§ WORK ORDER: Every line below from the one containing "liteta prezentacije kroz" through the one containing "i, osiguravajući tačan i fer" must be transcribed exactly. Omit all lines outside that stretch.

§ DATA TO EXAMINE:
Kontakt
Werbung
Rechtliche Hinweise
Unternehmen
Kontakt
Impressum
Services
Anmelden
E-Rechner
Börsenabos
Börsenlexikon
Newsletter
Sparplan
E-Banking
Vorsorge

==

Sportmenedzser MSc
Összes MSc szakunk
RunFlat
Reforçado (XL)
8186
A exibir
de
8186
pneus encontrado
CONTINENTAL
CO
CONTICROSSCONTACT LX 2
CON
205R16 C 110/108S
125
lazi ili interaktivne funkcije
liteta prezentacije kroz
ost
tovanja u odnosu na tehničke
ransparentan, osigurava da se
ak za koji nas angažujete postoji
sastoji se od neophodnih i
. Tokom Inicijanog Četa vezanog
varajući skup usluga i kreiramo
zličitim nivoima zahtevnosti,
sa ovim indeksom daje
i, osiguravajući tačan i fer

§ SOLUTION:
liteta prezentacije kroz
ost
tovanja u odnosu na tehničke
ransparentan, osigurava da se
ak za koji nas angažujete postoji
sastoji se od neophodnih i
. Tokom Inicijanog Četa vezanog
varajući skup usluga i kreiramo
zličitim nivoima zahtevnosti,
sa ovim indeksom daje
i, osiguravajući tačan i fer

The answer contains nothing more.